After cleaning the data I had 2 Countries, 84 Cities and 31589 venues using Foursquare:
* 2072 venues in Chile
* 29517 venues in Germany
* 346 unique categories
After creating the new dataset with cities form Chile and Germany I plotted the cities on a map using Folium to check if the coordinates were ok.
3.1 Venue categories for each city
After cleaning all the data and preparing the final datasets, I created a “One Hot encoding” for each category for each city base on the categories Foursquare returned and city2 column I added. I added this column because, for example, for Antofagasta (a city in Chile) there were 4 different ways the users wrote its name, and it was the same for each of the 84 cities. Adding the cities2 column allowed me to have the same city label for each venue.
After doing the “One Hot encoding” I had a dataset cities_onehot with shape (31589, 347), which I grouped by City with the category mean.
Then I created a new dataframe city_venues_sorted with the most common venues for each city.
3.2 Cluster Analysis
I used K-Means Cluster Analysis with K=5 and Hierarchical Cluster Analysis with 7 clusters and got similar results, I then plotted which on a Folium Map with Colors for each cluster.
I created a Dendogram with several linkage methods to see how the cities group.

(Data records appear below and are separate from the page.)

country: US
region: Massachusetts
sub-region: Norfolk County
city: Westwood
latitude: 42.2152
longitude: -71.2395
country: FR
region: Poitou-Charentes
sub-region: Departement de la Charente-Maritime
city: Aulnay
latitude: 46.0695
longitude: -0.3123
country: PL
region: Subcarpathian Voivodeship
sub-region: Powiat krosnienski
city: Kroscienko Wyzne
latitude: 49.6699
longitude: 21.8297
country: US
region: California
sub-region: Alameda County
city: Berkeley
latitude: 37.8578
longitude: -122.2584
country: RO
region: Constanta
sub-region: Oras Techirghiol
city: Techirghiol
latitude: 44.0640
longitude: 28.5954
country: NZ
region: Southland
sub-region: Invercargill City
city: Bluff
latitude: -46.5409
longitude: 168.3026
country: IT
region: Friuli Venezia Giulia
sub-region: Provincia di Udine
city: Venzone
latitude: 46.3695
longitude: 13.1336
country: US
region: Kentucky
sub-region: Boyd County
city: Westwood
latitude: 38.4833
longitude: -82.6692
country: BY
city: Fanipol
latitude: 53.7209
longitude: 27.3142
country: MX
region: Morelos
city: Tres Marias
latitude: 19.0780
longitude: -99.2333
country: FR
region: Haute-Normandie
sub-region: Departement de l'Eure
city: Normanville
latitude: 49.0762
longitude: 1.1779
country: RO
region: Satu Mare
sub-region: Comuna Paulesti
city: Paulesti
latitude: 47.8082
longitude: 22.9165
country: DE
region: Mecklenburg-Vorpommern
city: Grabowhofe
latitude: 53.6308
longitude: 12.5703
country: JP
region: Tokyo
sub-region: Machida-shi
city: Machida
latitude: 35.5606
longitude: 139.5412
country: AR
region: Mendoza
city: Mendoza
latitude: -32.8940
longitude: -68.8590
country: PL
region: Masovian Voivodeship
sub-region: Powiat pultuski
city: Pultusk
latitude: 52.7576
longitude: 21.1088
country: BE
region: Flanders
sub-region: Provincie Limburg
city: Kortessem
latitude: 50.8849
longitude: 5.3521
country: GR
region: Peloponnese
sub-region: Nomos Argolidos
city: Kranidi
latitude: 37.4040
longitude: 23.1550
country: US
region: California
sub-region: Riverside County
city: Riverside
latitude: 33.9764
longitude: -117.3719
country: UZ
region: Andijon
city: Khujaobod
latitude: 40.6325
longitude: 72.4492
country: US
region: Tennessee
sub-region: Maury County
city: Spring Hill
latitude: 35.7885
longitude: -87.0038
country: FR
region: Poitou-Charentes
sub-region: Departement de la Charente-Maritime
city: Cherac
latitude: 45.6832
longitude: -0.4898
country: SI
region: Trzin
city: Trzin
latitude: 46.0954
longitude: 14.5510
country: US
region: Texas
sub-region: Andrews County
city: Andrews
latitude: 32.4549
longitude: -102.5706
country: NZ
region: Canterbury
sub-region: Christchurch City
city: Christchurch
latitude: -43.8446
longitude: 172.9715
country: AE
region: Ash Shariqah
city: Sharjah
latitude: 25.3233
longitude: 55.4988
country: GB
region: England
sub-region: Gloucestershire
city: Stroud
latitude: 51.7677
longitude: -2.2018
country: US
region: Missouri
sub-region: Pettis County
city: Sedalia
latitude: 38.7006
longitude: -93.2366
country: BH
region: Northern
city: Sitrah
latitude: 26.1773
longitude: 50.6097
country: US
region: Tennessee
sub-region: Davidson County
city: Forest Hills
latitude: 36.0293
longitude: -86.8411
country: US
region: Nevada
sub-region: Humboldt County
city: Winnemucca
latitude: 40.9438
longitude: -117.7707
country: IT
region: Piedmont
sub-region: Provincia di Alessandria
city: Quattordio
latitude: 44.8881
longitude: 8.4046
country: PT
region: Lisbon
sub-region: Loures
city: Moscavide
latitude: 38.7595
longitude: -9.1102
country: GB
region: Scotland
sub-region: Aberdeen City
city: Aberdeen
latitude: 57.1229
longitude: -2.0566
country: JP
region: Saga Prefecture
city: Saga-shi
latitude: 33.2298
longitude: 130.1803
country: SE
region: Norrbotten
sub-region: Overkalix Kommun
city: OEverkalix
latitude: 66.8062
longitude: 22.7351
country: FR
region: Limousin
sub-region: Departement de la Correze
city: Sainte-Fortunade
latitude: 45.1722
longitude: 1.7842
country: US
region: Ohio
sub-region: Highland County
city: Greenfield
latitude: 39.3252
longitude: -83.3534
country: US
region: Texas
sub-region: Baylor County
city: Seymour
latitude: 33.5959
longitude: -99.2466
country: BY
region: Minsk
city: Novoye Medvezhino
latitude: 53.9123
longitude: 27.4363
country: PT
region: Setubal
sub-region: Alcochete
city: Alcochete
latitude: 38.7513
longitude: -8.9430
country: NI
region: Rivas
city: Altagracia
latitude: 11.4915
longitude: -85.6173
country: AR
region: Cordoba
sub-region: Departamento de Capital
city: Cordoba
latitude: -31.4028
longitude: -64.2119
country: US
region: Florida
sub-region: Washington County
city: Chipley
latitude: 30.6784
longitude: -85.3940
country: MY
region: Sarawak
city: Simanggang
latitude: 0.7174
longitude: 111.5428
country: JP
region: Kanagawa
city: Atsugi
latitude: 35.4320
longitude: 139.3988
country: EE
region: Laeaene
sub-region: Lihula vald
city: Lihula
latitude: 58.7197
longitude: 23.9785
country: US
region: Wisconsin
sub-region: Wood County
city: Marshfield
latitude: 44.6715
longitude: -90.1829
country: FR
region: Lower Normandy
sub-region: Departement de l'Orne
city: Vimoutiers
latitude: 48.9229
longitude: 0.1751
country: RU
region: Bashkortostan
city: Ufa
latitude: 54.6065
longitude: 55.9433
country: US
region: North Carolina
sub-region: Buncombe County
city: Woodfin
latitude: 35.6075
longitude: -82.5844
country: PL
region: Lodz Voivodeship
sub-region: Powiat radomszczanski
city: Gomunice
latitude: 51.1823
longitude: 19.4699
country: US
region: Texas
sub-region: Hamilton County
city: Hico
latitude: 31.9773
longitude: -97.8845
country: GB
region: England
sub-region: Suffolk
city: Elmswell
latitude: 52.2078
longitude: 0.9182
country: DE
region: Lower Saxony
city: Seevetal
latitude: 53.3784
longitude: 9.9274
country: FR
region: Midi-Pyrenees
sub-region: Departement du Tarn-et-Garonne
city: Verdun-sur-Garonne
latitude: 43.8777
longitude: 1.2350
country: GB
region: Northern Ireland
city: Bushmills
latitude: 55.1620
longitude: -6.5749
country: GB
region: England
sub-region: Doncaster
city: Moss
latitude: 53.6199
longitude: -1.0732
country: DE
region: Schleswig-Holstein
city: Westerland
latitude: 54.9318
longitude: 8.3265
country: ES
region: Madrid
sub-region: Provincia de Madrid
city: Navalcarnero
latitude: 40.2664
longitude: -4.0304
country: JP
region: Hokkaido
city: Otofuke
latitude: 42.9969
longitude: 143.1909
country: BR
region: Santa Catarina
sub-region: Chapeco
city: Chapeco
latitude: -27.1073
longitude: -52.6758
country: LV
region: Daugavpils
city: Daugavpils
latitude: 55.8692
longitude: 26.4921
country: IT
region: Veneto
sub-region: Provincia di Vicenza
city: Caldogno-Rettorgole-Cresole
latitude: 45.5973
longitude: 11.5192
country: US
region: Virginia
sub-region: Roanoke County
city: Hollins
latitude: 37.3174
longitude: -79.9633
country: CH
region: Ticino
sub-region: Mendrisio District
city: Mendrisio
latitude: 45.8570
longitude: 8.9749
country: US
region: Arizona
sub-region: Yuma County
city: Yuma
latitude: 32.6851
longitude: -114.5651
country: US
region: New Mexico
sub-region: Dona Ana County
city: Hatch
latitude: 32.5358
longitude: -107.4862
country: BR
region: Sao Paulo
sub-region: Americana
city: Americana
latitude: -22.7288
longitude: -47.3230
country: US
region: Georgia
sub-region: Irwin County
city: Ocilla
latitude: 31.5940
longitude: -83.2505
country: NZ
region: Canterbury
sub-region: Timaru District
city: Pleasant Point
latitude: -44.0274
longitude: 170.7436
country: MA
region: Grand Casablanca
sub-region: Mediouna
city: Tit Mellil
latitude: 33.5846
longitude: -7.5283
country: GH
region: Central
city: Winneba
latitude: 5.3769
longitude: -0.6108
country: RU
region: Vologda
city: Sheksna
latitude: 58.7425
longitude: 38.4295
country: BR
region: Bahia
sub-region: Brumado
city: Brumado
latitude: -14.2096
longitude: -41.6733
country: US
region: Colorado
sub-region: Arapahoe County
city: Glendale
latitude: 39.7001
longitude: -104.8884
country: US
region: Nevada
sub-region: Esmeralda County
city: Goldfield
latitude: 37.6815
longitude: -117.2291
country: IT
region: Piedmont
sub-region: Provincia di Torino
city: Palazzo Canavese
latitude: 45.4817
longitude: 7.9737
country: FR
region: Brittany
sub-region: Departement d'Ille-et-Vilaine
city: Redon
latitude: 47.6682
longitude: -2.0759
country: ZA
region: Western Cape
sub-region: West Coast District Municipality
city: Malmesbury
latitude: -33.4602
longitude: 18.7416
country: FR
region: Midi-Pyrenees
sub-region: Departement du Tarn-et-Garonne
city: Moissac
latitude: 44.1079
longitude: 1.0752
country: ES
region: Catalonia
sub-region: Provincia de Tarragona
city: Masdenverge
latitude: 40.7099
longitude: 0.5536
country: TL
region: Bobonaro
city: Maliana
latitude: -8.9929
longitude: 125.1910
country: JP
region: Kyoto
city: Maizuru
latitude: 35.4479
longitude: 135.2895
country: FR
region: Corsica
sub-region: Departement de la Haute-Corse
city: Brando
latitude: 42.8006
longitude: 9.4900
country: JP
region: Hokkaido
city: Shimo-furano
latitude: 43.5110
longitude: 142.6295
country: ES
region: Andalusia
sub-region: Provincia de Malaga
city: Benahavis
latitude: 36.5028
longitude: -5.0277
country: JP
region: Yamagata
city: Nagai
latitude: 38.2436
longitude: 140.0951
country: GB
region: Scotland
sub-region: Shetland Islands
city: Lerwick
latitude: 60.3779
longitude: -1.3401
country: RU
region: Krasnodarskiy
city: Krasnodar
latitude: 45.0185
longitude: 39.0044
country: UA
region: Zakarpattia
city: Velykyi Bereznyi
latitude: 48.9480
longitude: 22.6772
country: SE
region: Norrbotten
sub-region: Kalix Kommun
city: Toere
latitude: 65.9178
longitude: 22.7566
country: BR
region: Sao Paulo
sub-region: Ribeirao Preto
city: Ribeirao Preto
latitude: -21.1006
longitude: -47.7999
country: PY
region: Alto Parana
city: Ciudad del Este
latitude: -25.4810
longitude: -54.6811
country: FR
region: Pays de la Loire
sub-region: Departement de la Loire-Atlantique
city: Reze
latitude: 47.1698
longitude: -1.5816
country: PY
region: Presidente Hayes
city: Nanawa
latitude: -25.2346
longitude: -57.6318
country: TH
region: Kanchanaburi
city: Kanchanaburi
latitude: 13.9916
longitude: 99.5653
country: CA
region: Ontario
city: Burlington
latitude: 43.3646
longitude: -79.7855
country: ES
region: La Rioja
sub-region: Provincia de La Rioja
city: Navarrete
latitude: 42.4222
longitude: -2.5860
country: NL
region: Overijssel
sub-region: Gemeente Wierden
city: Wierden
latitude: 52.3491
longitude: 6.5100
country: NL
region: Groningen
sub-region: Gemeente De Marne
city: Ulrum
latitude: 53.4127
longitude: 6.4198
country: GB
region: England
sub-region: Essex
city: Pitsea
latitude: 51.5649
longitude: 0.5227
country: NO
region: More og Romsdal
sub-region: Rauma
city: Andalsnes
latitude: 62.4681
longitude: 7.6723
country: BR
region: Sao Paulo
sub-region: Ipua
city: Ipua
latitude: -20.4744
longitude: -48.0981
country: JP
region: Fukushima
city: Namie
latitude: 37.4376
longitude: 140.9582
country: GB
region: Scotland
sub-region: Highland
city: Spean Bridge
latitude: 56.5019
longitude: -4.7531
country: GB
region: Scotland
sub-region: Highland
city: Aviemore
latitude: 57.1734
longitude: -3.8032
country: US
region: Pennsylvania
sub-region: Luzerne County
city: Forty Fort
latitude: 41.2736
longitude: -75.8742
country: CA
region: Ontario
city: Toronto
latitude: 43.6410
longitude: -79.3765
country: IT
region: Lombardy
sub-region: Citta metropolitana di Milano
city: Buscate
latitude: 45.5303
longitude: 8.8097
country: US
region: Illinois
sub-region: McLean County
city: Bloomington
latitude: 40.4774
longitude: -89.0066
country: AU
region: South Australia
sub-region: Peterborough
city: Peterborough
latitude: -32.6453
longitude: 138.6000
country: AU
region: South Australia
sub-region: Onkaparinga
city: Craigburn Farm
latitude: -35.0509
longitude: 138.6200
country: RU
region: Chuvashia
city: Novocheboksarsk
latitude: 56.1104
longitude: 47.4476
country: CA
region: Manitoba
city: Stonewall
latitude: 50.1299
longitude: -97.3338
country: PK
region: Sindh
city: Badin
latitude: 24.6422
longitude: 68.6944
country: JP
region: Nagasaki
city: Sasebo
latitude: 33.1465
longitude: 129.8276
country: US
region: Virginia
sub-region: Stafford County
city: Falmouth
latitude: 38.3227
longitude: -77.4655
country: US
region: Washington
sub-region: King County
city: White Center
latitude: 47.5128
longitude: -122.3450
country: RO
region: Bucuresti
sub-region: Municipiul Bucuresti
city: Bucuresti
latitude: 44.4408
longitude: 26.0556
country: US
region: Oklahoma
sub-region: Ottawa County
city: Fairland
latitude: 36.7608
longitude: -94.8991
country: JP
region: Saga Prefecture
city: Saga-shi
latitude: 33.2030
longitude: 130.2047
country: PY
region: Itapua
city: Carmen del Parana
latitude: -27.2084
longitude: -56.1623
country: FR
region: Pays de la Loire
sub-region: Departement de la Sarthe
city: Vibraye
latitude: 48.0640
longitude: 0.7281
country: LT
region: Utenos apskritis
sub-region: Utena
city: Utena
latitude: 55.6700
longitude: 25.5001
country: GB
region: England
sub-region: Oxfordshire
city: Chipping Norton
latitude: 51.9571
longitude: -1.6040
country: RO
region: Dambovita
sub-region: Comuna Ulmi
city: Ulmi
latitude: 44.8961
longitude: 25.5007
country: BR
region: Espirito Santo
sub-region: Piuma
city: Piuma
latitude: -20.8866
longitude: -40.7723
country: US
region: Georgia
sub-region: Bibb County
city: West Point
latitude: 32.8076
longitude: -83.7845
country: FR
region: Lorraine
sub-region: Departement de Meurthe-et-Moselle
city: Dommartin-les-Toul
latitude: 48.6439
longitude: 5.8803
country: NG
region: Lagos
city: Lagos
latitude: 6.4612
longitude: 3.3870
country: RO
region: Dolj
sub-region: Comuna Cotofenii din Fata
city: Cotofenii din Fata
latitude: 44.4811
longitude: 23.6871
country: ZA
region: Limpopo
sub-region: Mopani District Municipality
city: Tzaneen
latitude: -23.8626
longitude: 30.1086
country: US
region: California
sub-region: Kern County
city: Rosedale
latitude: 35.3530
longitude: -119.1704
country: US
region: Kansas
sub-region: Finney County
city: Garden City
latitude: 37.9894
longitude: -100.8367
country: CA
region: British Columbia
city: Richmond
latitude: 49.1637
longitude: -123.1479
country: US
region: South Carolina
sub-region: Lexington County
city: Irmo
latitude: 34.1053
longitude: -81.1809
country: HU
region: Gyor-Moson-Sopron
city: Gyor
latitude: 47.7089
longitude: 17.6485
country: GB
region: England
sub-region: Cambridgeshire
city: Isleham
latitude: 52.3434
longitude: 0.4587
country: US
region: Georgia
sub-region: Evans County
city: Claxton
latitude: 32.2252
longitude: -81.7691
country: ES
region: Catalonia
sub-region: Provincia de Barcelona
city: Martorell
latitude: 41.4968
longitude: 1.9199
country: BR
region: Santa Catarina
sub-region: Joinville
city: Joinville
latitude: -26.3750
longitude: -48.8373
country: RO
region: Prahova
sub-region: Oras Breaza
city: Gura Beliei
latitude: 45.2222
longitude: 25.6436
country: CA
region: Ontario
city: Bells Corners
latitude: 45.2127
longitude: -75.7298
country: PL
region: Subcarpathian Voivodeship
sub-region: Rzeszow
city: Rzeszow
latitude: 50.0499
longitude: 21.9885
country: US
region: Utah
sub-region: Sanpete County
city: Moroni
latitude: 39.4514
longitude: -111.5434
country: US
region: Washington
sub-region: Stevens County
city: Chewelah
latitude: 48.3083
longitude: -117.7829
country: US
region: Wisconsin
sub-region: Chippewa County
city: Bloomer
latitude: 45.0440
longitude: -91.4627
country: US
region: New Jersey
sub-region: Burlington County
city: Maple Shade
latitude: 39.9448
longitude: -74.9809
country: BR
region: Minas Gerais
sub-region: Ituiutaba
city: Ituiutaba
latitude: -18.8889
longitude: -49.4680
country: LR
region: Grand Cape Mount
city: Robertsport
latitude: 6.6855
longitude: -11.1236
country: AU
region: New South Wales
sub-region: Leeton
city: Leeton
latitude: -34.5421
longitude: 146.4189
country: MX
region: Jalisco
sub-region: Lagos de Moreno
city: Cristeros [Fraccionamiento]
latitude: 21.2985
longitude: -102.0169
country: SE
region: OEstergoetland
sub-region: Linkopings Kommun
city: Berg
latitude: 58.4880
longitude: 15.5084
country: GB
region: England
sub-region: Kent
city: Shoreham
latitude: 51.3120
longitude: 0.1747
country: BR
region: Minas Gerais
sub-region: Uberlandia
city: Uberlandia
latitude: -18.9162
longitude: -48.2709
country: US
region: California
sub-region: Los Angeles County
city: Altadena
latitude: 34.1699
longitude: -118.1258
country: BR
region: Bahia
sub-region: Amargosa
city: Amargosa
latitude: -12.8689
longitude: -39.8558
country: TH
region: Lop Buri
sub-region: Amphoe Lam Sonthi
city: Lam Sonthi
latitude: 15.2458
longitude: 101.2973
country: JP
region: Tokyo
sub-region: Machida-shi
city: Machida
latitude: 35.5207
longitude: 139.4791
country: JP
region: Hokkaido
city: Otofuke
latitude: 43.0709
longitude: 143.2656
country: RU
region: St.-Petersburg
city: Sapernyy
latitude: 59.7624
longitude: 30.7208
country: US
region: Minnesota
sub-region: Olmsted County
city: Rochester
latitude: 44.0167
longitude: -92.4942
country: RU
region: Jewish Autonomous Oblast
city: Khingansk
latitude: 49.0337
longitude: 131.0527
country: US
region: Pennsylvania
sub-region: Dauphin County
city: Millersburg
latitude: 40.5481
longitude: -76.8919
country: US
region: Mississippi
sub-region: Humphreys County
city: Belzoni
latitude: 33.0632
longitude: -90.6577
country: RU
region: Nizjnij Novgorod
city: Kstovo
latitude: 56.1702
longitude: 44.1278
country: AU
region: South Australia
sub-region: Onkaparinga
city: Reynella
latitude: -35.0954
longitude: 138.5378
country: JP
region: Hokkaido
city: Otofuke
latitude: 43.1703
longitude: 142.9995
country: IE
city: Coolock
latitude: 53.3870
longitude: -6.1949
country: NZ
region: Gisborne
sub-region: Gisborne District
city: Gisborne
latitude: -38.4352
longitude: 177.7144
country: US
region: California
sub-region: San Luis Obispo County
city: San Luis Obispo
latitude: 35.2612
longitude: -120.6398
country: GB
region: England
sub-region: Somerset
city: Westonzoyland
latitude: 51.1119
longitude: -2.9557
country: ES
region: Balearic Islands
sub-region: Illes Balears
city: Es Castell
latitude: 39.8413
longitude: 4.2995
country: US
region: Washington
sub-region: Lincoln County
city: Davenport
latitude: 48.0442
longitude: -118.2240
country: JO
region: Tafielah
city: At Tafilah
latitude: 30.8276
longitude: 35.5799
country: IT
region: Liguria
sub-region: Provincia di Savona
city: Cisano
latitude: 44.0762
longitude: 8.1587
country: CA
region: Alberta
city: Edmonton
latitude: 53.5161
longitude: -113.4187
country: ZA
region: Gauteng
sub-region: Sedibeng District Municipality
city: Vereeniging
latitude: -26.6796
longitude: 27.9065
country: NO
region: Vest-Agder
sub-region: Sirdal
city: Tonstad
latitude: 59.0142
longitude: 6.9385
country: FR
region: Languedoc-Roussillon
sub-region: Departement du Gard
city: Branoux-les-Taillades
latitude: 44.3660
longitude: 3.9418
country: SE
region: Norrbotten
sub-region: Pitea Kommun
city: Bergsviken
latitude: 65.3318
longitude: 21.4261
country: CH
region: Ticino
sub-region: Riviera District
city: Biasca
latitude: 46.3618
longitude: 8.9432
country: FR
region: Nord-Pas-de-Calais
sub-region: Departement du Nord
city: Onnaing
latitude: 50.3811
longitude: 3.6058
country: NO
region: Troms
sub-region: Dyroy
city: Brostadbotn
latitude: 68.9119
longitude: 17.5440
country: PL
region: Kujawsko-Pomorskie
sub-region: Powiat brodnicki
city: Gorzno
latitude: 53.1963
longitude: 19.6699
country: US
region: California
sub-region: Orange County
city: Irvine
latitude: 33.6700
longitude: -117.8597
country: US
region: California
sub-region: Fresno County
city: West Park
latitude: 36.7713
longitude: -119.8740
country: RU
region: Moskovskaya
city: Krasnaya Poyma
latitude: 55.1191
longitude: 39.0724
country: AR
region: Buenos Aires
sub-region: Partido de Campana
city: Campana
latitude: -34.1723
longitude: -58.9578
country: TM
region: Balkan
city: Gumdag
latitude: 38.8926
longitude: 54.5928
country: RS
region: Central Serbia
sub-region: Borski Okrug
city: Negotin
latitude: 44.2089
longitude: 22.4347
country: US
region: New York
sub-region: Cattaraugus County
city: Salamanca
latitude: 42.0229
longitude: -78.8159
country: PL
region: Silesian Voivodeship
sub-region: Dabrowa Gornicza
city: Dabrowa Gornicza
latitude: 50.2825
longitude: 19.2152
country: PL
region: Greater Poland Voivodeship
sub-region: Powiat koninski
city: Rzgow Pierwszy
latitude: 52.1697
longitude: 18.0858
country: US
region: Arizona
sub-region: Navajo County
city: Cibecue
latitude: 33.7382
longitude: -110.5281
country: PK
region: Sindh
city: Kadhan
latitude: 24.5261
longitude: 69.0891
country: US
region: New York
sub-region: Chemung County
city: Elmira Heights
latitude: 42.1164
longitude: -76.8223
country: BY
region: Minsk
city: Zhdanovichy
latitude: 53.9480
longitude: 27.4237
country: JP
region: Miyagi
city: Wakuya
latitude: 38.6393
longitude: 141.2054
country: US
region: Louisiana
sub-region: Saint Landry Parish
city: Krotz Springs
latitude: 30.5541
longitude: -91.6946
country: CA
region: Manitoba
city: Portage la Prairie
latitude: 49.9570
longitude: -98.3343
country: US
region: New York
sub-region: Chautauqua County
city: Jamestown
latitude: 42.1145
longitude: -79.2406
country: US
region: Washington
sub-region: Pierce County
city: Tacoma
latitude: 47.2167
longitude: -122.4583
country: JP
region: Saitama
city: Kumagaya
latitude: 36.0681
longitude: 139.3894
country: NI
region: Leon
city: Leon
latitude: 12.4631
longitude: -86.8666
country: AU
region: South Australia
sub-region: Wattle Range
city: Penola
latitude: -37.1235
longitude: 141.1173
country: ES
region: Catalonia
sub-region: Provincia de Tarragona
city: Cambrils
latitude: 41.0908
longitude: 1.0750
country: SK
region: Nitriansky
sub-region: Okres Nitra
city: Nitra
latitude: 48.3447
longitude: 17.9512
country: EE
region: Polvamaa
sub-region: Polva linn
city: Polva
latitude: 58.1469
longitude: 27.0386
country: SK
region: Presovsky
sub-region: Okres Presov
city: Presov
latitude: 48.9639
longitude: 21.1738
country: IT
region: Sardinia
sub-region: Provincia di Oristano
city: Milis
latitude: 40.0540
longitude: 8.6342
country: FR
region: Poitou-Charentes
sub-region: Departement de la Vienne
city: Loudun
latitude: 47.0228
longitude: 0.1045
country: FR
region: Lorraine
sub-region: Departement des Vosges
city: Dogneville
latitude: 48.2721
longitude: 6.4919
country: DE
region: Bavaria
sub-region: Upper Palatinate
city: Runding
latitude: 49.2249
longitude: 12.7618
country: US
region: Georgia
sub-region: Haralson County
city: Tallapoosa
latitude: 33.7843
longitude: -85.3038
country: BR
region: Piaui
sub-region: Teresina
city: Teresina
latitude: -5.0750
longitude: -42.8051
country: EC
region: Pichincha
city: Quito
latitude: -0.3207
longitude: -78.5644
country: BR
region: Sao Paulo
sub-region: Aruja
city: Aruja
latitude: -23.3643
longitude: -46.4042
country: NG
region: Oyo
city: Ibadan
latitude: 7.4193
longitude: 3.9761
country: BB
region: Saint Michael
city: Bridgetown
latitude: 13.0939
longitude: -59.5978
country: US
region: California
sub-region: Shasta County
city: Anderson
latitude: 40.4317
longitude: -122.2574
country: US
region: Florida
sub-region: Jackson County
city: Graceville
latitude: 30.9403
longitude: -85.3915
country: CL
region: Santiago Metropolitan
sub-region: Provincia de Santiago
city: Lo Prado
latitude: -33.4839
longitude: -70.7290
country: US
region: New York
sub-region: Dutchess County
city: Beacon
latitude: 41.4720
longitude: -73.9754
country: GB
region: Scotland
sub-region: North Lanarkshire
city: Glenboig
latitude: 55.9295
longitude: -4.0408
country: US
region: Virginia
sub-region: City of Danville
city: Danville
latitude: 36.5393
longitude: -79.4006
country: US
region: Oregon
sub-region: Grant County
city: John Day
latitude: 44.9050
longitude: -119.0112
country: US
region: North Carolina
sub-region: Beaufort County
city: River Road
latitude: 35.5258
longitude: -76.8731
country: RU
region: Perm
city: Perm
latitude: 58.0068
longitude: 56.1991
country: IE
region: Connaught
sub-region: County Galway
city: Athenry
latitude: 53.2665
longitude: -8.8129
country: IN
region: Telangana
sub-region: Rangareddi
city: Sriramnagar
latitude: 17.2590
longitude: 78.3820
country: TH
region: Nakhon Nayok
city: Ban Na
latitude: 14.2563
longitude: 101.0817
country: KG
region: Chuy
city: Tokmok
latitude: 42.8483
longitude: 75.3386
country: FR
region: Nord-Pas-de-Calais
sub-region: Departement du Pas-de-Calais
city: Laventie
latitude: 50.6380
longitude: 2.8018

I used 7 clusters with the complete linkage method as per the following picture:
3.3 Comparing results
For K-Means Analysis I got the following results
- K-means for 0 has 58 cities
- K-means for 1 has 12 cities
- K-means for 2 has 3 cities
- K-means for 3 has 4 cities
- K-means for 4 has 3 cities
With Hierarchical Clustering with complete Linkage I got, for 7 Clusters:
- Hierarchical for 0 has 5 cities
- Hierarchical for 1 has 10 cities
- Hierarchical for 2 has 58 cities
- Hierarchical for 3 has 1 cities
- Hierarchical for 4 has 4 cities
3.4 Analyzing the results
I will analyze the most frequent venues for the 7 Hierarchical Clusters:
3.5 Plotting the cluster on a map
To create a map with the cities and clusters in colors I used Folium.
In this study I analysed the main cities in 2 countries based on infrastructure (venues) I got from Foursquare API.
K-Means and Hierarchical Clustering gave similar results, and because of the Dendogram for Hierarchical Cluster with complete linkage I decided for 7 clusters, even if cluster number 3 has only one city: “Mülheim an der Ruh” in Germany.
These city groups can be very helpful for families searching for a similar city in a new country and for companies looking for similar cities to expand.
5. Future directions
In this study, I compared the cities using foursquare data for the venues for only 2 countries. It would be very interesting to compare all the biggest cities in the world also analysing variables such as rent cost, income and safety. It’s hard to get all that information for all the cities, as not all the countries have open data policies.
I also used 60 results in a 2000 meters radius for each city when looking for venues, and the results may change when using more data in a bigger radius.